S. E. BASTIDA, Appellant, v. George E. BATCHELOR and Alfredo Zanatti, Appellees.
    No. 81-42.
    District Court of Appeal of Florida, Third District.
    July 20, 1982.
    Rehearing Denied Sept. 1, 1982.
    
      Dixon, Dixon, Hurst, Nicklaus & Webb and M. Stephen Smith, III, Miami, for appellant.
    Howard, Brawner & Lovett and Phillip L. Brawner, Roger Besu, Joseph C. Segor, Miami, for appellees.
    Before HUBBART, C. J., and SCHWARTZ and JORGENSON, JJ.
   JORGENSON, Judge.

S. E. Bastida, plaintiff below, appeals from a directed verdict rendered in favor of defendants, George E. Batchelor and Alfredo Zanatti, at the close of plaintiff’s case.
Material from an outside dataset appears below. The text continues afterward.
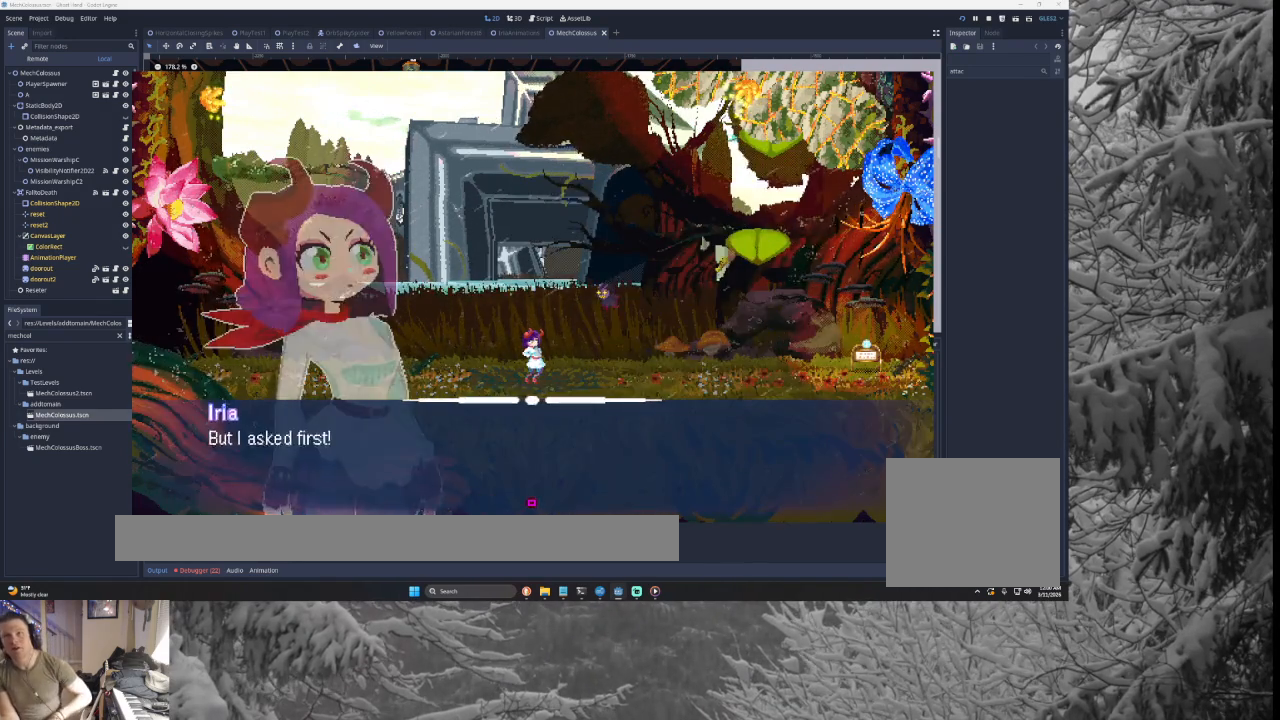
{"buttons": ["CROSS", "SQUARE"], "left_stick": "center", "right_stick": "center", "events": [[67, "SQUARE", "up"], [100, "SQUARE", "down"]]}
We fail to see that the basis as stated by the trial court, i.e., the absence of an indispensable party, is controlling, and reverse.
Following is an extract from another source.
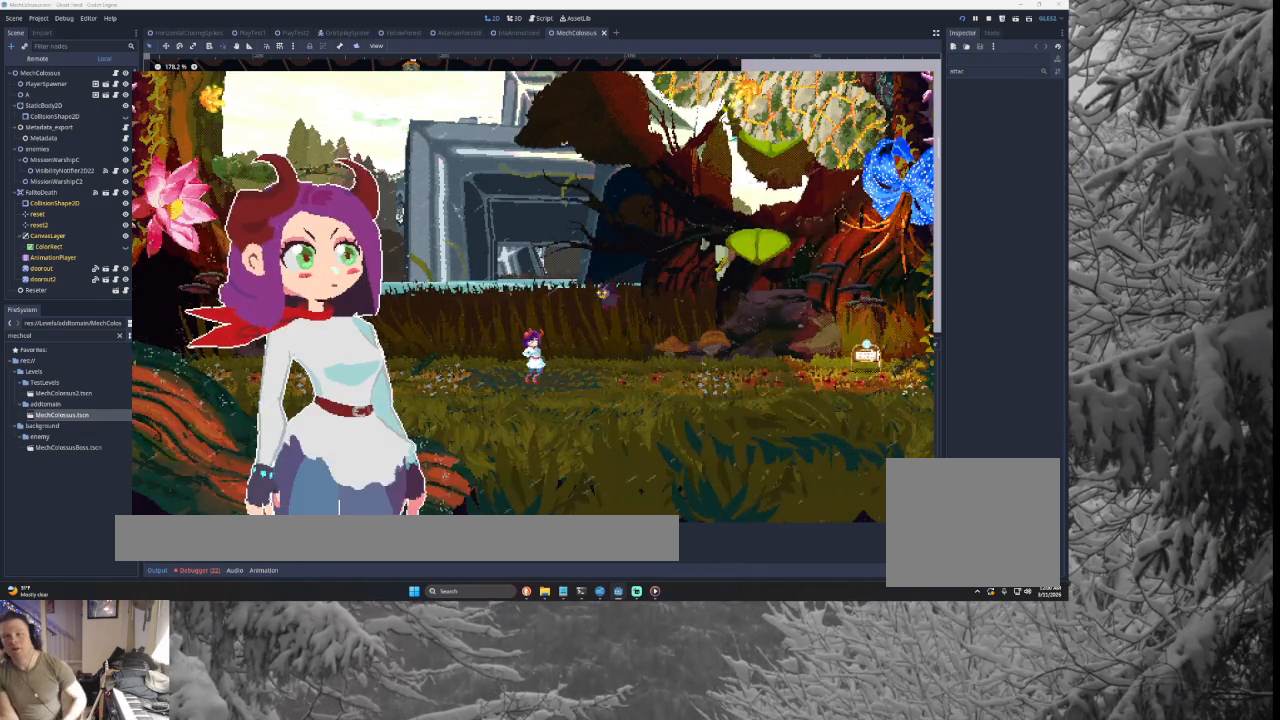
{"buttons": ["CROSS"], "left_stick": "center", "right_stick": "center", "events": [[467, "SQUARE", "up"]]}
Bastida sold shares in Aeronaves del Peru, S. A. to appellees. The purchase price was to be paid in set installments and, in the event of default, the shares were to be returned.

Independent of and subsequent to the foregoing transaction, appellee George E. Batchelor made a cash loan to appellant, financed through one of Batchelor’s corporations, Aero Finance, Inc. The collateral for the loan was the assignment of the contract reflecting payment due for the Aeronaves shares. Defendants failed to complete payment and Bastida initiated suit against them. At the close of plaintiff’s case, defendants contended the issues could not be decided without the participation of Aero Finance, the assignee of the shares. The trial court entered a final judgment in favor of Batchelor and dismissed the action with respect to Zanatti.

Aero Finance is not an indispensable party. The record reflects that the assignment to Aero Finance was as collateral. The value of the collateral was disproportionate to the loan and the business relationships of the defendants and Aero Finance were intertwined. Bastida retains a sufficient interest in the contract to maintain his position as the proper party plaintiff. “Every action may be prosecuted in the name of the real party in interest.” Fla.R.Civ.P. 1.210. See also Tampa Properties, Inc. v. Great American Mortgage Investors, 333 So.2d 480 (Fla. 2d DCA 1976). Bastida is the individual who stood to lose or gain and, thus, is the real party in interest. H. Trawick, Florida Practice and Procedure, § 4-3 (1981). As we noted in Stanley Fine Furniture, Inc. v. North River Insurance Company, 411 So.2d 210 (Fla. 3d DCA 1982):

3A Moore’s Federal Practice, ¶ 17.13[1] (2d ed. 1979), in discussing Federal Rule of Civil Procedure 17(a), which is the federal counterpart to Florida Rule of Civil Procedure 1.210(a), states:
The inclusion [of this provision] was to make it clear that a party with whom or in whose name a contract has been made for the benefit of another was not to be deprived of his common law right because another was the beneficial owner, and also to make certain that he need not join the beneficial owner.

Id. at 211, n. 1.

An indispensable party has been defined as one without whom the rights of others cannot be determined. Bernstein v. Dwork, 320 So.2d 472 (Fla. 3d DCA 1975); Grammer v. Roman, 174 So.2d 443 (Fla. 2d DCA 1965). The absence of Aero Finance does not affect the rights of either of the appel-lees or those of Aero Finance.

Reversed and remanded. 
      
      . Viewed in a light most favorable to appellees, Alfredo Zanatti was the purchaser of the stock and George Batchelor was a guarantor of performance on Zanatti’s behalf.
     
      
      . This secondary transaction is not an issue on this appeal.